TASK STATEMENT: Find the line holding "M 940,613 L 1000,631 L 981,690 L 921,672 Z" in the entries below. Give it again exactly, along with every line after it up to and including the line holding "750,116 L 820,174".

-- Opening Marker --

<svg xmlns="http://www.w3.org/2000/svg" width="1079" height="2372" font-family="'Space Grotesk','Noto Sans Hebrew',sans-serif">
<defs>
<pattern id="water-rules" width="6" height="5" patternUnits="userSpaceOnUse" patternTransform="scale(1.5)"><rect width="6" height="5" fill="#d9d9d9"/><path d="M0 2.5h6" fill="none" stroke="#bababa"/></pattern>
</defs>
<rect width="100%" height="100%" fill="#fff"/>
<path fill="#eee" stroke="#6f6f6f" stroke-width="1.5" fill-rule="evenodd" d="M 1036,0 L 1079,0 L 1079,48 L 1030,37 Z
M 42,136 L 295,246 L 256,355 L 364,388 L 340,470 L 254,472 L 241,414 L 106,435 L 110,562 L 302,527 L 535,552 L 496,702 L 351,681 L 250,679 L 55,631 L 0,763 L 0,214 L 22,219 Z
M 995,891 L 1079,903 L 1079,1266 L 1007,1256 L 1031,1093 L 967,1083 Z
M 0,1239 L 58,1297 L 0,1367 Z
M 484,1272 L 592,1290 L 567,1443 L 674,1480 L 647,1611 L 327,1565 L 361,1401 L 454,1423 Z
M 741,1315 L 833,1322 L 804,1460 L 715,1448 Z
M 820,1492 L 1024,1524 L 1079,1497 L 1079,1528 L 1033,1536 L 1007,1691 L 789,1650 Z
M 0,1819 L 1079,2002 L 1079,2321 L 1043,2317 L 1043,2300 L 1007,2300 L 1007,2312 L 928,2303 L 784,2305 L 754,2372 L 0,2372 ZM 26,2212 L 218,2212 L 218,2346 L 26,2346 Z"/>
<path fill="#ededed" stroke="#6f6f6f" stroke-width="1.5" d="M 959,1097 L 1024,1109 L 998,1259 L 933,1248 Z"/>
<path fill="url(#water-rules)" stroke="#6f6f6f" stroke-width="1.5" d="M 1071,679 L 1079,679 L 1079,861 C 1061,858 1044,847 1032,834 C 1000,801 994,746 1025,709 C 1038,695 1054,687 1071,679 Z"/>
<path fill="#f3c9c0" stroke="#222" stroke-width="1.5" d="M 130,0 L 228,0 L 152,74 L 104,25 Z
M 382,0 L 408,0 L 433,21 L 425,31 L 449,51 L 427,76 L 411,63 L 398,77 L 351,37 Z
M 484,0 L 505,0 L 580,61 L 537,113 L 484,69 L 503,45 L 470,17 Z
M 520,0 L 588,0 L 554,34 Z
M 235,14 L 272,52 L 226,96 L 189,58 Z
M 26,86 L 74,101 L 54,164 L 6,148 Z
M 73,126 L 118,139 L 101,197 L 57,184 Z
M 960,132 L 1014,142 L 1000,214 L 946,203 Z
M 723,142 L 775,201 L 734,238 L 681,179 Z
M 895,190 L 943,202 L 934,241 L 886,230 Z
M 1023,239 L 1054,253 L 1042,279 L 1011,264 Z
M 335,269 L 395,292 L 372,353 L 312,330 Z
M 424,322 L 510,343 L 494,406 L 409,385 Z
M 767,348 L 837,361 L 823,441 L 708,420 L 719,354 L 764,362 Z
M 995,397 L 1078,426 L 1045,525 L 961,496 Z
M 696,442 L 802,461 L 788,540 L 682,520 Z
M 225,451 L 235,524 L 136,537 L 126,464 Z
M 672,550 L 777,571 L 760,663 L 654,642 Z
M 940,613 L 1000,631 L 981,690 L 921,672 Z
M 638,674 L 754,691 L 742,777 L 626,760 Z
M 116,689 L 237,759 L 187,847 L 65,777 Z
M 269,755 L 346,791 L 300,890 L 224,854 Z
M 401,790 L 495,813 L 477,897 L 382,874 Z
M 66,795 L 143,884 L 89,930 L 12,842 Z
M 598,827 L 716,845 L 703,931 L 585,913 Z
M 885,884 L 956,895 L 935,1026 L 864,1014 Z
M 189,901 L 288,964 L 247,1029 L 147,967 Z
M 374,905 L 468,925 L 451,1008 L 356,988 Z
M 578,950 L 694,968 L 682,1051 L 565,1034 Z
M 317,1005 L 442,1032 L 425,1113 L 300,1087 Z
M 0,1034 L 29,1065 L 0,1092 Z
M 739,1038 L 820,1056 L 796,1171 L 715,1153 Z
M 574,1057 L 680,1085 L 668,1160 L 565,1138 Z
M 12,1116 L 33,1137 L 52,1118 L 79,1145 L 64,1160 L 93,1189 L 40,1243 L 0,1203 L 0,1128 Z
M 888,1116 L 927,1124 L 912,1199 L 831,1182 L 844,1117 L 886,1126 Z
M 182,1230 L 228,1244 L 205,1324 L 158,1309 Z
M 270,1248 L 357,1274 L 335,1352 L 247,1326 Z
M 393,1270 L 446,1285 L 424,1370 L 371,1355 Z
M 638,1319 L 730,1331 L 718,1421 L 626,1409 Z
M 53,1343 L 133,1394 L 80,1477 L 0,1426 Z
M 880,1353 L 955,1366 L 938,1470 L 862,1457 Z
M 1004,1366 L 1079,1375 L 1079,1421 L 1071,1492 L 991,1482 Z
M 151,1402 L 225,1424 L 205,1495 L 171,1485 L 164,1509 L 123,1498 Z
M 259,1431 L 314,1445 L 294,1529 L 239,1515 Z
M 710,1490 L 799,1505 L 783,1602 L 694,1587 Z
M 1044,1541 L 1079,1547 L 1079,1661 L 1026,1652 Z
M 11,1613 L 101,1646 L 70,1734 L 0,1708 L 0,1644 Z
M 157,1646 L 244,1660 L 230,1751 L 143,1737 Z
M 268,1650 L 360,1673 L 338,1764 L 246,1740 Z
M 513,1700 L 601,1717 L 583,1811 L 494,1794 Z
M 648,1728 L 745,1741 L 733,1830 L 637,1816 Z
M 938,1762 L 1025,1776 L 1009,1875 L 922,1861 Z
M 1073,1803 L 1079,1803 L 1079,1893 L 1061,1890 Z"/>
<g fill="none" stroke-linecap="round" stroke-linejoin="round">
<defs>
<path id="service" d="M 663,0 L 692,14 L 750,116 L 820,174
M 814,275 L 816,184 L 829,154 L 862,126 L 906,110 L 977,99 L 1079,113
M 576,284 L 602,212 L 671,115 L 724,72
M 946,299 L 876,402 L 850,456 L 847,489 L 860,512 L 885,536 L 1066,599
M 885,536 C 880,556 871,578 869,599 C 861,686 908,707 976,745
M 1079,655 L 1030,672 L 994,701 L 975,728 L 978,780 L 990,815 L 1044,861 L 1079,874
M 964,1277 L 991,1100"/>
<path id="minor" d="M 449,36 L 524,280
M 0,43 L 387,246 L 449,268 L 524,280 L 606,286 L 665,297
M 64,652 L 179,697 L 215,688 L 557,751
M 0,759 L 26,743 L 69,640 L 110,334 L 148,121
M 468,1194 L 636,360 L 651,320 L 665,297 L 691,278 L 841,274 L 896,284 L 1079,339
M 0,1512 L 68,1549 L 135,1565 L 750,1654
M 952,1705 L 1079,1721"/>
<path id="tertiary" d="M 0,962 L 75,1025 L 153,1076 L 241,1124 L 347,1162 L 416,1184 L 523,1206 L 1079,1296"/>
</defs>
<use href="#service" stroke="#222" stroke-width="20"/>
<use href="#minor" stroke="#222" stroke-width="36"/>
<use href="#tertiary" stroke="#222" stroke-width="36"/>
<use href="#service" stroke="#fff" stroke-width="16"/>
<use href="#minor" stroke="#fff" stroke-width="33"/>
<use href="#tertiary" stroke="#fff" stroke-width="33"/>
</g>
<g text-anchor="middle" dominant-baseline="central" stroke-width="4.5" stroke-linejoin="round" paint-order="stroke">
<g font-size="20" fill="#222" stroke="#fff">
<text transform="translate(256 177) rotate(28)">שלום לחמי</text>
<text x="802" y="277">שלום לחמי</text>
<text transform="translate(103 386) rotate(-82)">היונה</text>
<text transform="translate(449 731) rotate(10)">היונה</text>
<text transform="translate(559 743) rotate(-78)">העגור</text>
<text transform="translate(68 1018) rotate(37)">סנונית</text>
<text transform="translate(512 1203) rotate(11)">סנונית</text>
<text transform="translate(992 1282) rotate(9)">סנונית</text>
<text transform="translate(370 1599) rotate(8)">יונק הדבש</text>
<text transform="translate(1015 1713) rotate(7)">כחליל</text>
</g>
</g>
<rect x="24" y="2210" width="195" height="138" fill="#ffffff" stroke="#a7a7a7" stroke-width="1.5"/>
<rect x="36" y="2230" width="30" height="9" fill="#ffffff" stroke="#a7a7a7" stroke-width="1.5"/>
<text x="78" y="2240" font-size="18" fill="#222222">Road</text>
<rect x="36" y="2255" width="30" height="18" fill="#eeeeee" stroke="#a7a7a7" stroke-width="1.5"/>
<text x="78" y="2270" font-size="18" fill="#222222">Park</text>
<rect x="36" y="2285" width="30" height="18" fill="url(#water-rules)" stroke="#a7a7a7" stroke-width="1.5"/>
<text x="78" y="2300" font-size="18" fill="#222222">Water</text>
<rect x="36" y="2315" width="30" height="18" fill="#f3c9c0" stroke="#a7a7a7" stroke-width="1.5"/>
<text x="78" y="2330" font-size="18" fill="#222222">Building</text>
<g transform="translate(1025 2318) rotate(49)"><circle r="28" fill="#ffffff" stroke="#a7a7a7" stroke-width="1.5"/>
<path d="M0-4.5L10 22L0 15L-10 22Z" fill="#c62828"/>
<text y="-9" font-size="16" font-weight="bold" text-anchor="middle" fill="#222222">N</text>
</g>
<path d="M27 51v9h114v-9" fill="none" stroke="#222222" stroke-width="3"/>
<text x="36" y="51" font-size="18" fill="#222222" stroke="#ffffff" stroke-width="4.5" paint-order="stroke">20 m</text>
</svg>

-- Closing Marker --

EXERCISE RESPONSE:
M 940,613 L 1000,631 L 981,690 L 921,672 Z
M 638,674 L 754,691 L 742,777 L 626,760 Z
M 116,689 L 237,759 L 187,847 L 65,777 Z
M 269,755 L 346,791 L 300,890 L 224,854 Z
M 401,790 L 495,813 L 477,897 L 382,874 Z
M 66,795 L 143,884 L 89,930 L 12,842 Z
M 598,827 L 716,845 L 703,931 L 585,913 Z
M 885,884 L 956,895 L 935,1026 L 864,1014 Z
M 189,901 L 288,964 L 247,1029 L 147,967 Z
M 374,905 L 468,925 L 451,1008 L 356,988 Z
M 578,950 L 694,968 L 682,1051 L 565,1034 Z
M 317,1005 L 442,1032 L 425,1113 L 300,1087 Z
M 0,1034 L 29,1065 L 0,1092 Z
M 739,1038 L 820,1056 L 796,1171 L 715,1153 Z
M 574,1057 L 680,1085 L 668,1160 L 565,1138 Z
M 12,1116 L 33,1137 L 52,1118 L 79,1145 L 64,1160 L 93,1189 L 40,1243 L 0,1203 L 0,1128 Z
M 888,1116 L 927,1124 L 912,1199 L 831,1182 L 844,1117 L 886,1126 Z
M 182,1230 L 228,1244 L 205,1324 L 158,1309 Z
M 270,1248 L 357,1274 L 335,1352 L 247,1326 Z
M 393,1270 L 446,1285 L 424,1370 L 371,1355 Z
M 638,1319 L 730,1331 L 718,1421 L 626,1409 Z
M 53,1343 L 133,1394 L 80,1477 L 0,1426 Z
M 880,1353 L 955,1366 L 938,1470 L 862,1457 Z
M 1004,1366 L 1079,1375 L 1079,1421 L 1071,1492 L 991,1482 Z
M 151,1402 L 225,1424 L 205,1495 L 171,1485 L 164,1509 L 123,1498 Z
M 259,1431 L 314,1445 L 294,1529 L 239,1515 Z
M 710,1490 L 799,1505 L 783,1602 L 694,1587 Z
M 1044,1541 L 1079,1547 L 1079,1661 L 1026,1652 Z
M 11,1613 L 101,1646 L 70,1734 L 0,1708 L 0,1644 Z
M 157,1646 L 244,1660 L 230,1751 L 143,1737 Z
M 268,1650 L 360,1673 L 338,1764 L 246,1740 Z
M 513,1700 L 601,1717 L 583,1811 L 494,1794 Z
M 648,1728 L 745,1741 L 733,1830 L 637,1816 Z
M 938,1762 L 1025,1776 L 1009,1875 L 922,1861 Z
M 1073,1803 L 1079,1803 L 1079,1893 L 1061,1890 Z"/>
<g fill="none" stroke-linecap="round" stroke-linejoin="round">
<defs>
<path id="service" d="M 663,0 L 692,14 L 750,116 L 820,174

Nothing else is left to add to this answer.